Let me start out by saying that I don’t know everything about learning measurement. It’s a topic that is too deep and complicated for easy answers.

My value-add is that I look at measurement from the standpoint of how learning works. As far as I can tell, this is a perspective that is new to most of our field’s discussions of measurement. This is ironic of course, because it’s learning measurement we’re talking about. So for example, when we know that learning begets forgetting, why is it that we measure learning before forgetting might even have an effect—thereby biasing the results ridiculously in our favor?

The second unique perspective I’m adding to the conversation is the importance of predicting future retrieval. I argue that we must validly predict future retrieval to give us good feedback about how well our learning programs are working. We do an absolutely terrible job of this now.

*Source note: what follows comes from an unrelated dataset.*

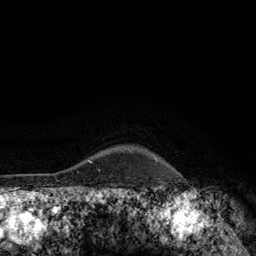
Breast MRI (dynamic contrast-enhanced), one axial slice; position 114 of 134 along the scan axis; cropped to one breast; dynamic contrast-enhanced series, time point 2 of 6 at this slice position (early post-contrast); 3 T; TE 2.8 ms, TR 7.8 ms; 256 × 256 image matrix, field of view 170 × 170 mm. Female patient.
Annotated regions visible in this slice (semi-automatically segmented with operator editing):
- enhancing-tissue mask used for the functional tumour volume (all voxels passing the contrast-enhancement thresholds inside the analysis volume; usually the tumour): bounding box <154,155,157,161> (left, top, right, bottom; pixels)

Finally, I’d like to think that I am pushing us beyond the conceptual prison engendered by our old models and methods. It’s not that these models and methods are bad. It’s that most of us—me included—have had a seriously difficult time thinking outside the boundaries of the models’ constraints. Let me use the Donald Kirkpatrick model as an example. Others may beat up on it, expand it, or expound on it for pleasure or treasure, but it’s a great model. It helps us make sense of the world by simplifying the confusion. But the model, by itself, doesn’t tell us everything we need to know about learning measurement. It certainly shouldn’t be seen as a prescription for how we measure. It is simply too crude for that.

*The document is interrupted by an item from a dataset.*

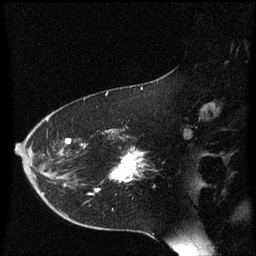
Breast MRI (dynamic contrast-enhanced), one sagittal slice. Slice 39 of 60 in the series (ordered by position). Dynamic contrast-enhanced series, image 2 of 3 at this slice position (ordered by acquisition). 1.5 T. TE 4.2 ms, TR 8.4 ms. 256 × 256 image matrix, field of view 200 × 200 mm. Patient: female, 54 years. From the clinical record (not read from this slice): setting: breast cancer imaged before/during neoadjuvant chemotherapy; receptor status: HR-positive, HER2-negative.
Annotated regions visible in this slice (semi-automatically segmented with operator editing):
- analysis volume of interest (the breast-tissue region the enhancement analysis was run in; not a lesion): bounding box [x1, y1, x2, y2] px = [102, 130, 146, 191]
- tumour enhancement mask (voxels above the 70 % enhancement threshold inside the analysis volume of interest): [113, 150, 146, 181]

Three Biases in Measuring Learning at Level 2

  1. Measuring Immediately After Learning. A very high percentage of learning measurement is done immediately at the end of our learning events (In the eLearning Guild research, we found about 90% of e-learning measurement was done right at the end of learning). Immediate tests of learning only make sense if you don’t care about the learner’s future ability to retrieve information. When we measure “learning” what we really want to do is measure “retrieval.” Moreover, what we really care about is future retrieval. Isn’t that the goal of learning after all? We want our learners to learn something so they can retrieve it and use the information later. I detail this point in much greater depth in the Guild research report and in even more depth in my report, Measuring Learning Results… By the way, the Guild report is free to Guild members and to those who complete the survey.
  2. Measuring in the Same Context Where Learning Took Place. A high percentage of training is measured in the learning context (about 92% in the same or similar context in the Guild research). Unfortunately, context influences retrieval, and so when we measure in the learning context we bias our measurement results. Oh, and we bias them in our favor, again. So for example, in the classic research study, Smith, Glenberg, and Bjork (1978) found that when learners were tested in the same room in which they learned, they were able to recall more than 50% more than when they were tested in a different room from where they learned. This amount of bias is well within the bounds of the Barry Bonds level of cheating!! Would you vote yourself into the Hall of Fame?
  3. Measuring Using Inauthentic Assessment Items (like Memorization). Most assessment items purporting to measure learning use memorization questions. Asking learners to simply retrieve what they have learned is bad assessment design because memorization is generally unrelated to future retrieval. So, if we test memorization, we know nothing (or very little) regarding whether our learners will be able to retrieve what is truly important. Sharon Shrock and Bill Coscarelli, two of my co-authors in the eLearning Guild Research Report, highlight the problems of memorization in the third edition of their excellent book, Criterion-Referenced Testing… One of the goals of criterion-referenced testing is to determine whether a learner can be “certified” as competent or knowledgeable about a particular topic area. Schrock and Coscarelli argue that only assessments done on (a) real-world tasks, (b) simulations, and (c) scenarios can be validly used for certification decisions, whereas memorization cannot be used. This is a change from the second edition of their book and provides a paradigmatic shift in our field. In future posts in this series, I will highlight my taxonomy of authenticity for assessment questions that follows up on Schrock and Coscarelli’s thoughtful certification ideas.

The Series Continues Tomorrow…

References:

Shrock, S. A., & Coscarelli, W. C. (2007). Criterion-Referenced Test Development: Technical and Legal Guidelines for Corporate Training (Third Edition). San Francisco: Pfeiffer.

Smith, S. M., Glenberg, A., & Bjork, R. A. (1978). Environmental context and human memory. Memory & Cognition, 6, 342-353.